Tuesday, November 30, 2004

sigh

I cried myself to sleep last night. It happens sometimes. I must learn how to channel my emotions into a more positive and productive tone.

I’m so alone. And I’m confused. And I’m afraid. The future scares me. I thought I had it all figured out. It being the future. I thought all that could help determine the future is to graduate. To think getting myself into college and university would solve the riddle of the sphinx. It only made things more perplexing. I’m terrified of what the future holds for me. I’m fearful that I will be unhappy and lead a miserable solitude life… even though I have tried so hard to avoid the circumstance from happening.
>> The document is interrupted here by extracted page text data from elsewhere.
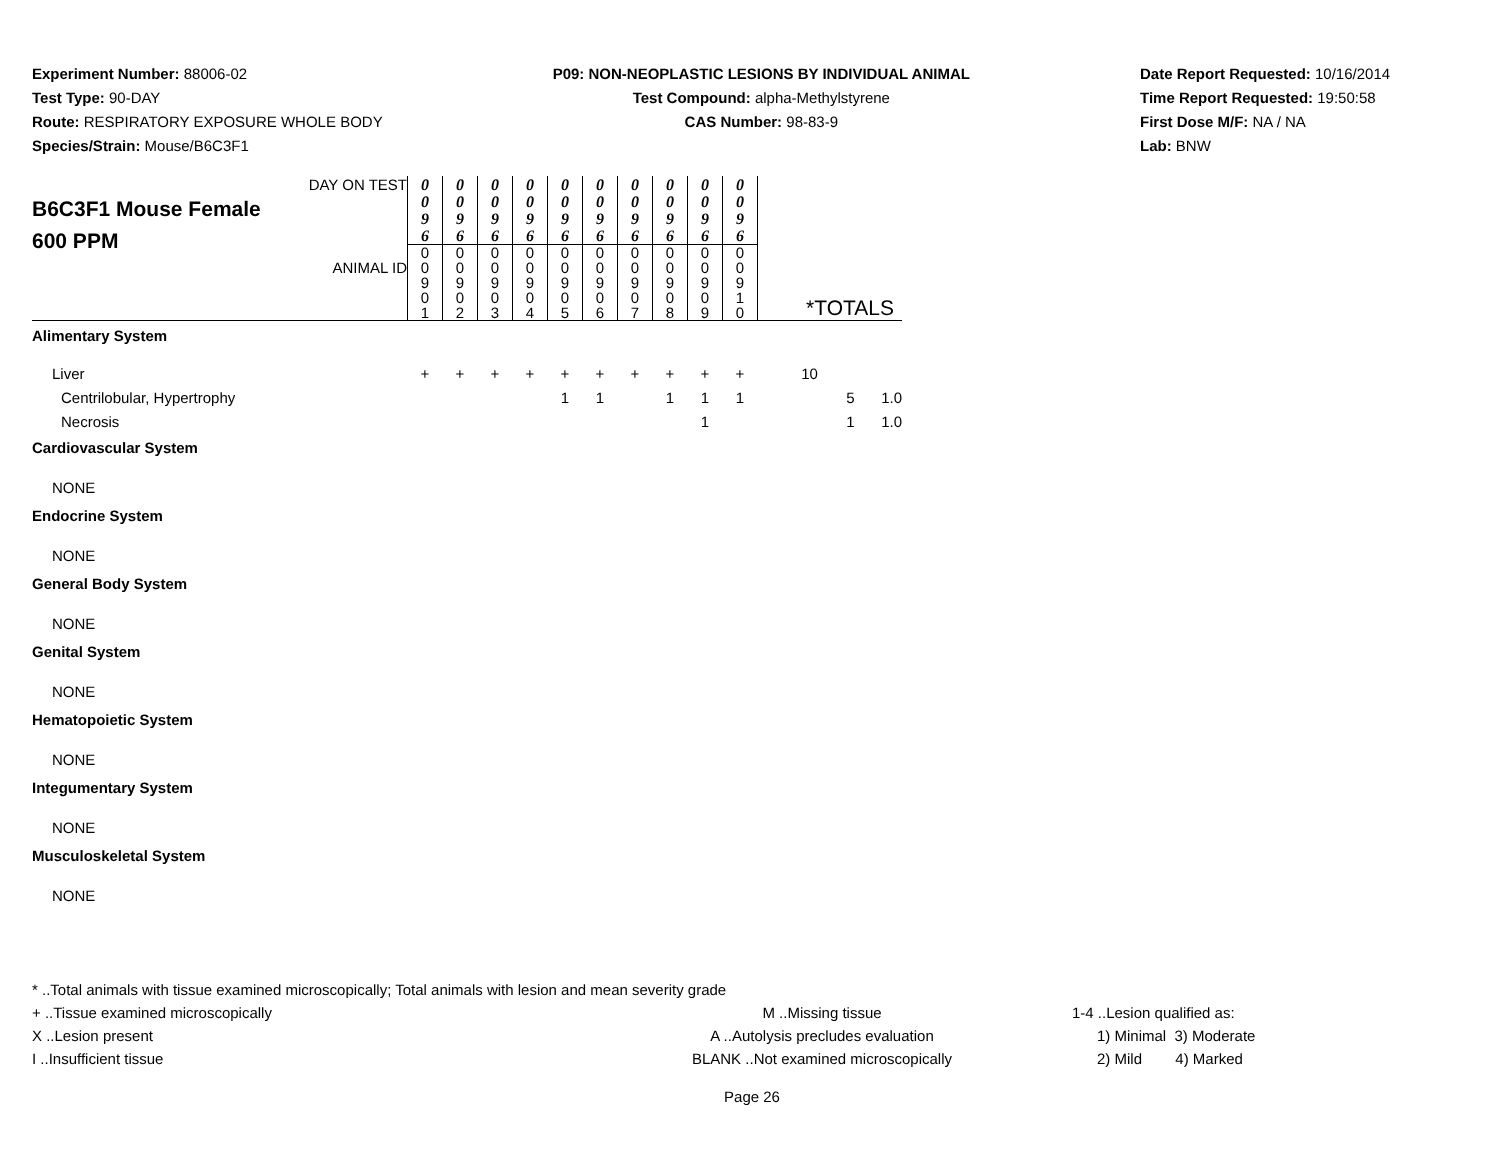Experiment Number: 88006-02
Test Type: 90-DAY
Route: RESPIRATORY EXPOSURE WHOLE BODY
Species/Strain: Mouse/B6C3F1
P09: NON-NEOPLASTIC LESIONS BY INDIVIDUAL ANIMAL
Test Compound: alpha-Methylstyrene
CAS Number: 98-83-9
Date Report Requested: 10/16/2014
Time Report Requested: 19:50:58
First Dose M/F: NA / NA
Lab: BNW
| DAY ON TEST B6C3F1 Mouse Female 600 PPM ANIMAL ID | 0 0 9 6 | 0 0 9 6 | 0 0 9 6 | 0 0 9 6 | 0 0 9 6 | 0 0 9 6 | 0 0 9 6 | 0 0 9 6 | 0 0 9 6 | 0 0 9 6 | *TOTALS | | |
| | 0 0 9 0 1 | 0 0 9 0 2 | 0 0 9 0 3 | 0 0 9 0 4 | 0 0 9 0 5 | 0 0 9 0 6 | 0 0 9 0 7 | 0 0 9 0 8 | 0 0 9 0 9 | 0 0 9 1 0 | | | |
| Alimentary System | | | | | | | | | | | | | |
| Liver | + | + | + | + | + | + | + | + | + | + | 10 | | |
| Centrilobular, Hypertrophy | | | | | 1 | 1 | | 1 | 1 | 1 | | 5 | 1.0 |
| Necrosis | | | | | | | | | 1 | | | 1 | 1.0 |
| Cardiovascular System | | | | | | | | | | | | | |
| NONE | | | | | | | | | | | | | |
| Endocrine System | | | | | | | | | | | | | |
| NONE | | | | | | | | | | | | | |
| General Body System | | | | | | | | | | | | | |
| NONE | | | | | | | | | | | | | |
| Genital System | | | | | | | | | | | | | |
| NONE | | | | | | | | | | | | | |
| Hematopoietic System | | | | | | | | | | | | | |
| NONE | | | | | | | | | | | | | |
| Integumentary System | | | | | | | | | | | | | |
| NONE | | | | | | | | | | | | | |
| Musculoskeletal System | | | | | | | | | | | | | |
| NONE | | | | | | | | | | | | | |
* ..Total animals with tissue examined microscopically; Total animals with lesion and mean severity grade
+ ..Tissue examined microscopically M ..Missing tissue 1-4 ..Lesion qualified as:
X ..Lesion present A ..Autolysis precludes evaluation 1) Minimal 3) Moderate
I ..Insufficient tissue BLANK ..Not examined microscopically 2) Mild 4) Marked
Page 26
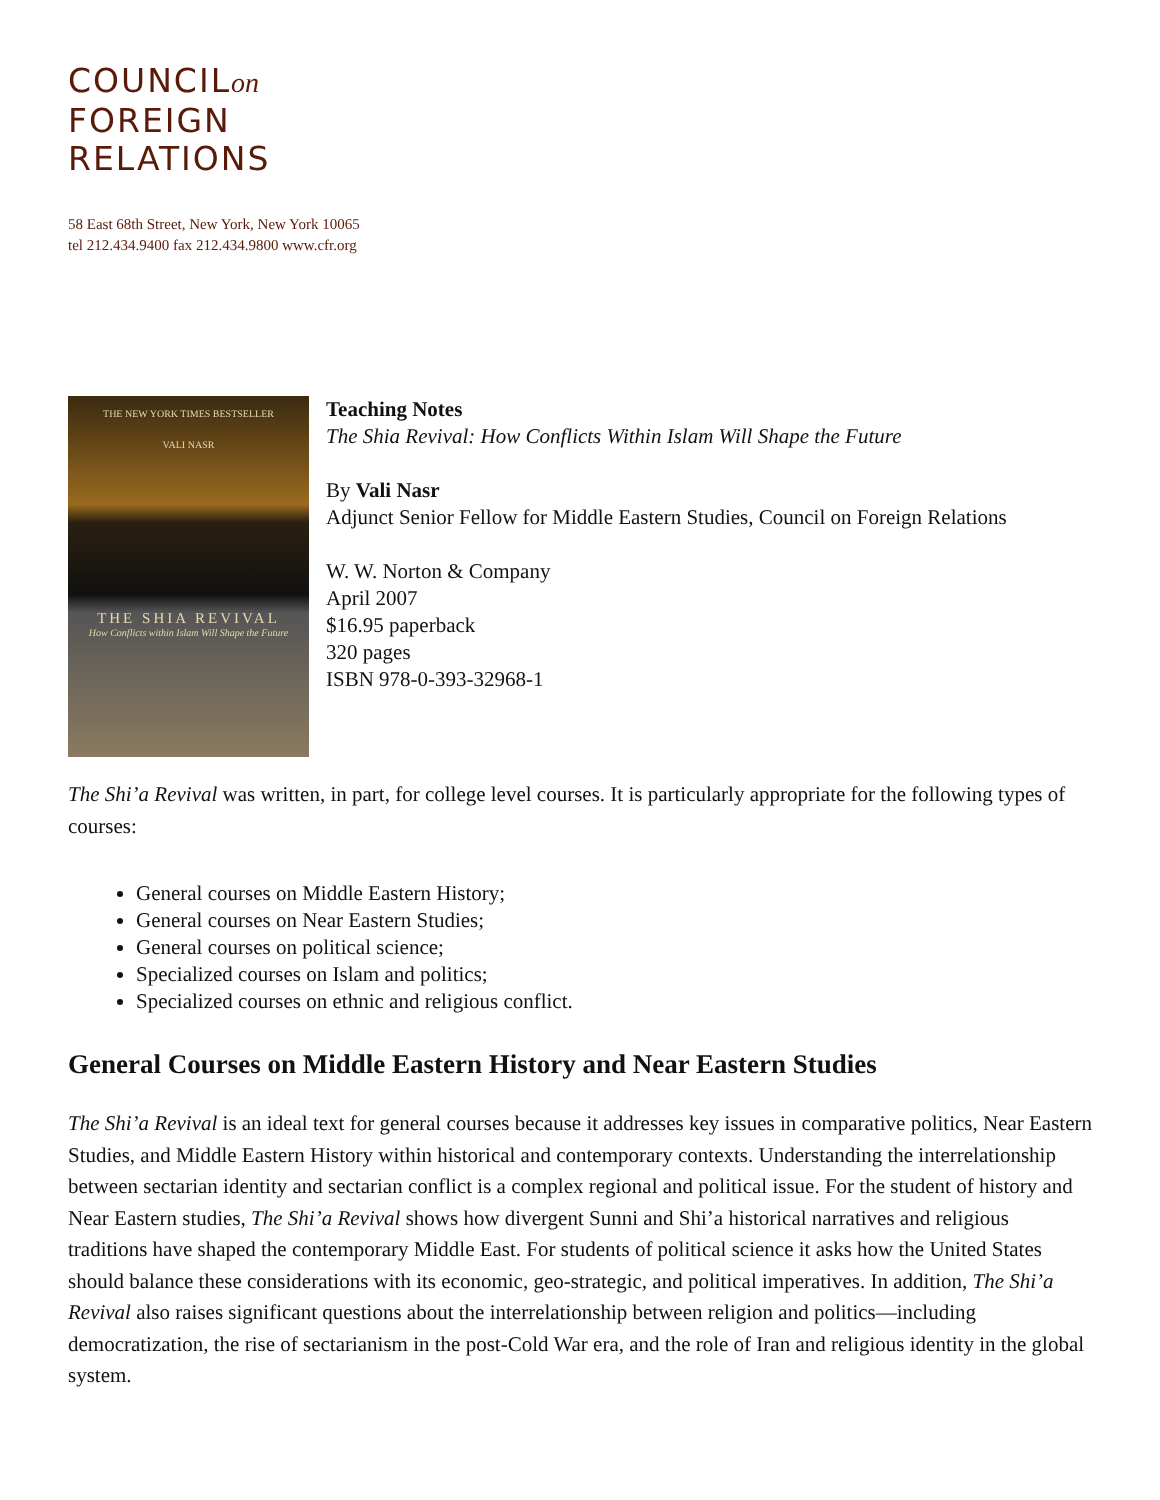COUNCILon
FOREIGN
RELATIONS
58 East 68th Street, New York, New York 10065
tel 212.434.9400 fax 212.434.9800 www.cfr.org
THE NEW YORK TIMES BESTSELLER
VALI NASR
THE SHIA REVIVAL
How Conflicts within Islam Will Shape the Future
Teaching Notes
The Shia Revival: How Conflicts Within Islam Will Shape the Future
By Vali Nasr
Adjunct Senior Fellow for Middle Eastern Studies, Council on Foreign Relations
W. W. Norton & Company
April 2007
$16.95 paperback
320 pages
ISBN 978-0-393-32968-1
The Shi’a Revival was written, in part, for college level courses. It is particularly appropriate for the following types of courses:
General courses on Middle Eastern History;
General courses on Near Eastern Studies;
General courses on political science;
Specialized courses on Islam and politics;
Specialized courses on ethnic and religious conflict.
General Courses on Middle Eastern History and Near Eastern Studies
The Shi’a Revival is an ideal text for general courses because it addresses key issues in comparative politics, Near Eastern Studies, and Middle Eastern History within historical and contemporary contexts. Understanding the interrelationship between sectarian identity and sectarian conflict is a complex regional and political issue. For the student of history and Near Eastern studies, The Shi’a Revival shows how divergent Sunni and Shi’a historical narratives and religious traditions have shaped the contemporary Middle East. For students of political science it asks how the United States should balance these considerations with its economic, geo-strategic, and political imperatives. In addition, The Shi’a Revival also raises significant questions about the interrelationship between religion and politics—including democratization, the rise of sectarianism in the post-Cold War era, and the role of Iran and religious identity in the global system.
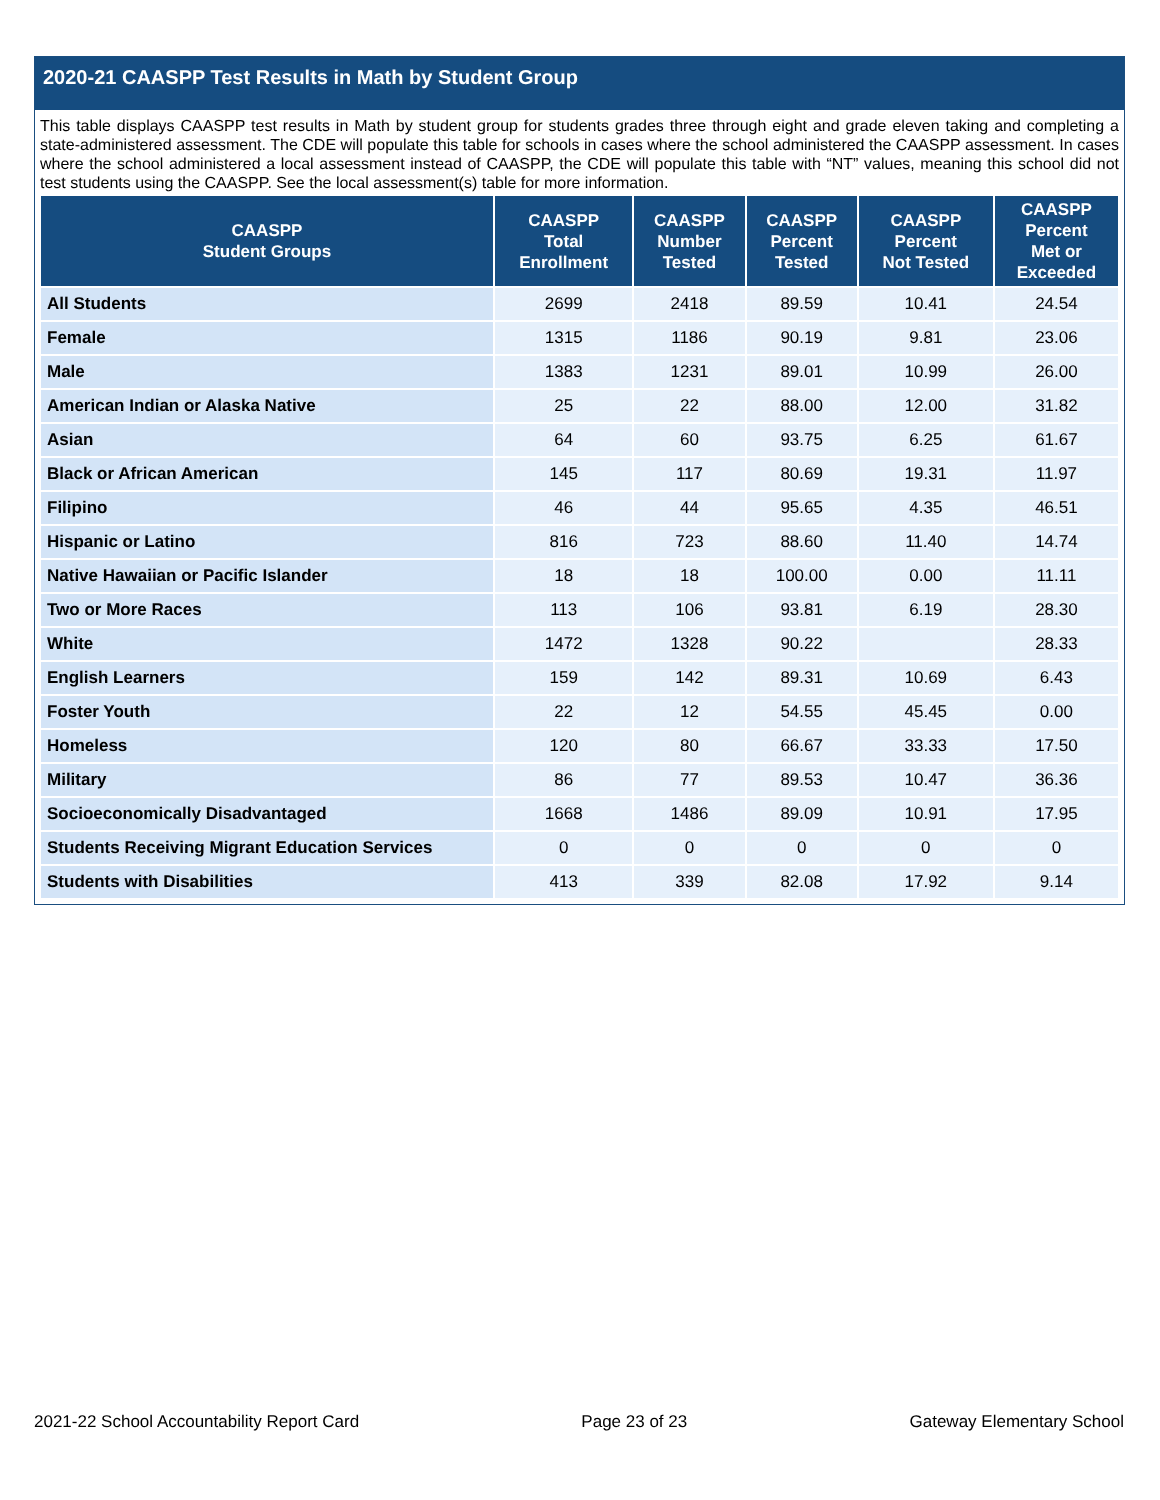2020-21 CAASPP Test Results in Math by Student Group
This table displays CAASPP test results in Math by student group for students grades three through eight and grade eleven taking and completing a state-administered assessment. The CDE will populate this table for schools in cases where the school administered the CAASPP assessment. In cases where the school administered a local assessment instead of CAASPP, the CDE will populate this table with “NT” values, meaning this school did not test students using the CAASPP. See the local assessment(s) table for more information.
| CAASPP Student Groups | CAASPP Total Enrollment | CAASPP Number Tested | CAASPP Percent Tested | CAASPP Percent Not Tested | CAASPP Percent Met or Exceeded |
| --- | --- | --- | --- | --- | --- |
| All Students | 2699 | 2418 | 89.59 | 10.41 | 24.54 |
| Female | 1315 | 1186 | 90.19 | 9.81 | 23.06 |
| Male | 1383 | 1231 | 89.01 | 10.99 | 26.00 |
| American Indian or Alaska Native | 25 | 22 | 88.00 | 12.00 | 31.82 |
| Asian | 64 | 60 | 93.75 | 6.25 | 61.67 |
| Black or African American | 145 | 117 | 80.69 | 19.31 | 11.97 |
| Filipino | 46 | 44 | 95.65 | 4.35 | 46.51 |
| Hispanic or Latino | 816 | 723 | 88.60 | 11.40 | 14.74 |
| Native Hawaiian or Pacific Islander | 18 | 18 | 100.00 | 0.00 | 11.11 |
| Two or More Races | 113 | 106 | 93.81 | 6.19 | 28.30 |
| White | 1472 | 1328 | 90.22 | | 28.33 |
| English Learners | 159 | 142 | 89.31 | 10.69 | 6.43 |
| Foster Youth | 22 | 12 | 54.55 | 45.45 | 0.00 |
| Homeless | 120 | 80 | 66.67 | 33.33 | 17.50 |
| Military | 86 | 77 | 89.53 | 10.47 | 36.36 |
| Socioeconomically Disadvantaged | 1668 | 1486 | 89.09 | 10.91 | 17.95 |
| Students Receiving Migrant Education Services | 0 | 0 | 0 | 0 | 0 |
| Students with Disabilities | 413 | 339 | 82.08 | 17.92 | 9.14 |
2021-22 School Accountability Report Card Page 23 of 23 Gateway Elementary School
People say that nothing good could ever come out of trying to please everyone, and we should only do things to please ourselves. I suppose that person did not come from a typical Chinese family. In a Chinese family, the only way to try to please yourself is by first pleasing others. First in line,your parents. There is the whole ‘face’ issue to deal with and that is very very tricky. I love my parents very very much and I know how much they have sacrificed to make everything possible for me. We used to be so poor you know. Like really really poor. I remember back in those times when we lived in a tiny house in Taman Sri Rampai, we had almost NO furniture in the house except for a green 2-door fridge at one corner and a couple of bamboo settees at another. There was so much space in the hall I could drive this battery-operated jeep all around the room. The only perks that ever occurred were once in awhile Mmmy would fry keropok or she’d slow-cook corn thong-suey. Something great must have happened if she cooked thong-suey. Like if it’s my birthday or something. And birthdays used to be just a slice of banana or pandan sponge cake from pasar malam. We were poor alright. By the time Sophiekins was born the family had started to creep into the average-income box so perhaps she doesn’t quite comprehend the family circumstances as much as I did cos I was there from Taman Sri Rampai to SS2 to Taman Mayang Jaya and now here in Mutiara Damansara. I know when people look at me, all they see is some pampered Daddy’s girl who uses the Amex Platinum like it’s fucking tissue or something. Like I don’t know how much blood sweat tears it took for my Dddy to earn the cash only for me to throw it away over material posessions. Trust me, I know. I’ve known the value of money since I was born and it might have took people to start working or their family to go bankrupt before they could recognize the worth of cash but I have been taught it since the day I was born. But of course, all they see is some pampered Daddy’s girl who uses the Amex like it’s tissue. Heh society. They’re such a joke sometimes.